Bin gestern auf der Ärzte-Party gewesen. War eine herbe Enttäuschung. Die Musik war gut, aber die Leute waren schlimm.
Tauchen doch tatsächlich plötzlich 6 oder 7 Glatzen auf - also, um Missverständnissen vorzubeugen, die Art von Glatzen mit Springerstiefeln und recht verdrehten politischen Anschauungen. Zwei mit Freundin - beide Marke blond, kurzhaarig bis auf einen langen Pony. Die Art von Menschen, die mir Dolche in die Augen treiben. Wie, um alles in der Welt, können solche Gestalten auf einer DÄ-Party aufkreuzen? Und das in einem Berliner Bezirk, der bekannt ist für seine linke Szene und in einem Club, bei dem an der Tür einige Nazi-feindliche Sprüche ala "Naziklamotten hier bitte ausziehen" stehen. Als ich hinein ging, amüsierte ich mich noch darüber; das genau an diesem Ort trotz allem so ein paar beschissene Faschos aufkreuzen, war wie ein Faustschlag. Um das klarzustellen: Ich mache den Türstehern keinen Vorwurf. Dass sie die Leute reingelassen haben, ist ok. Andererseits wäre es in meinen Augen sogar falsch gewesen: Sie hätten sich auf das Niveau genau dieser Leute herab begeben und Menschen aufgrund ihres Aussehens benachteiligt.Was sie wollten, war von Anfang an klar: Stören der Party. Sich mitten auf die Tanzfläche gestellt, so dass man sich in einem Großteil des Raumes nicht mehr frei bewegen konnte. Später artete es in einem Wir-sind-stärker-als-ihr-Getue aus, indem sie sich quer durch den Raum gewalzt hatten und Schneisen schlugen. Das war kein Pogo, das war einfach nur Stressmacherei.

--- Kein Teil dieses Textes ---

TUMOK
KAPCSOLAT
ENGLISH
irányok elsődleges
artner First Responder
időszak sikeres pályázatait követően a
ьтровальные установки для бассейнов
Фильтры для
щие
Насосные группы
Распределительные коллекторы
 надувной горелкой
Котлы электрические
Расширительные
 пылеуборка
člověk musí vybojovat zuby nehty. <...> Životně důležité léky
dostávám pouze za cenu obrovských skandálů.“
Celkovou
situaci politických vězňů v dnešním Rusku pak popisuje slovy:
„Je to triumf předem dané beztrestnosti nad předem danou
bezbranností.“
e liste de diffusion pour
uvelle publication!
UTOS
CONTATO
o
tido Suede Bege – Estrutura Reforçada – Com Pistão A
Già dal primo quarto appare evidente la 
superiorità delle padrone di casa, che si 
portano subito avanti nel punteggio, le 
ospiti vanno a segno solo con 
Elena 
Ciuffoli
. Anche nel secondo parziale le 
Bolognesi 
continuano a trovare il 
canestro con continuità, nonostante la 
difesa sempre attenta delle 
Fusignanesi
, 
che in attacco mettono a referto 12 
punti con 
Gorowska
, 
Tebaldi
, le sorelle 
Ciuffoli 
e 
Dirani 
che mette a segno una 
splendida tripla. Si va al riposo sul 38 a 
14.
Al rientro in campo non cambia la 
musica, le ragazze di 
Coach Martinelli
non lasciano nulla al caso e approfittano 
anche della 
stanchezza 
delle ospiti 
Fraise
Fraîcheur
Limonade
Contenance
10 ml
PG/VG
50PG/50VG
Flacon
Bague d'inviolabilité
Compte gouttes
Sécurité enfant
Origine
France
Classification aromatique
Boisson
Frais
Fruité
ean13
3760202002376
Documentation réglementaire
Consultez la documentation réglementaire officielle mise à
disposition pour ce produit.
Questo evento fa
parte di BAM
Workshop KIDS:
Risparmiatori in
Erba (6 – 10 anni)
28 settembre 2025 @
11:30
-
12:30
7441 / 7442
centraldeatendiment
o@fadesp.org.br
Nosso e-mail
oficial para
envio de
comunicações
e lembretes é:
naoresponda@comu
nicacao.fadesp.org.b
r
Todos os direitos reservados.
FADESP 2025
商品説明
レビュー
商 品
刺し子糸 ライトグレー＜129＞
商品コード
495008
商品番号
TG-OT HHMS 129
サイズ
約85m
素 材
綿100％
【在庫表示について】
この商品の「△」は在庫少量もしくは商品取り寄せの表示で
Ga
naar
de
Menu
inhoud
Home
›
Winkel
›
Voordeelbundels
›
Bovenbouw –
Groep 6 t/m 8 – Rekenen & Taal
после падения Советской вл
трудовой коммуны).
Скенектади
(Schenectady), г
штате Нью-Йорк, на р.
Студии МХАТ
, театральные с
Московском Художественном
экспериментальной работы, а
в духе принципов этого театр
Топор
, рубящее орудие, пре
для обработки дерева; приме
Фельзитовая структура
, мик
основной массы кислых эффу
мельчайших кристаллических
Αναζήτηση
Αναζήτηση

Das wirklich Heftigste war jedoch, dass die anderen Leute die Glatzen gewähren ließen. Keiner rührte einen Finger. Anfangs dachte man noch, dass die Faschos einfach ignoriert wurden und es auch funktionierte. Aber nicht lange. Die Kunden stressten weiter. Und wieder tat keiner was. Als dann - wie es sich für eine Ärzteparty gehört - "Ein Sommer nur für mich" und "Schrei nach Liebe" gespielt wurde, schrien alle aus Leibeskräften den Text mit. Man sollte meinen, dass das ein Anstoß gewesen sein sollte. Dass sich die Leute endlich einfach mal zusammenschließen und die Nazis einfach aus dem Club werfen würden. Nichts war. Gar nichts!
Auf DÄ-Konzerten werden in dem Fall "Nazis raus!"-Rufe laut und Farin pflegt dann immer zu sagen: "Hey, es ist leicht in einer Gruppe von 10000 Antifaschisten 'Nazis raus' zu brüllen, aber bitte sagt das nicht einfach nur so, sondern geigt dem nächsten Fascho, den ihr trefft auch eure Meinung!" Jubel. Immer. Man meint in solchen Momenten, dass diese Aussage was gebracht hat.
Wie man gestern gesehen hat, tat es das nicht. Im Gegenteil. Der Höhepunkt war, als die Faschos am Ende mit einigen Leuten zusammen feierten und einige Leute mit ihnen Arm in Arm sprangen und tanzen. Was zur Hölle ging in ihnen vor - Leute, die vorhin noch inbrüstig gegen Nazis sangen. Mir wurde schlecht. Ich hatte schlechte Laune und bin gegangen. Scheiß Abend.
Ein Lichtblick gab es: Ich war mit meinem Freund Torsten da. Bei einem Pogo landete so eine Glatze auf dem Boden. Reflexartig wollte er den Gefallenen hochheben, wie das in einem richtig sauberen Pogo üblich ist. Als er jedoch merkte - bereits halb gebückt - wer vor ihm liegt, ist er schnell mal eben einen Schritt zur Seite gegangen und hatte ihn liegenlassen. Hat leider keiner mitbekommen. Dem Fascho wurde sofort von zwei anderen Typen hochgeholfen. Aber trotzdem: Danke Torsten, für ein klares Zeichen.
Für mehr Zeichen dieser Art! Leute, tut endlich was gegen die Seuche! Hört auf, nur leere Reden zu schwingen! Handelt auch! Bitte keine Gewalt, aber steht geschlossen gegen Nazis. Zeigt ihnen: "Hier kommt ihr nicht weiter, ihr seid hier nicht erwünscht."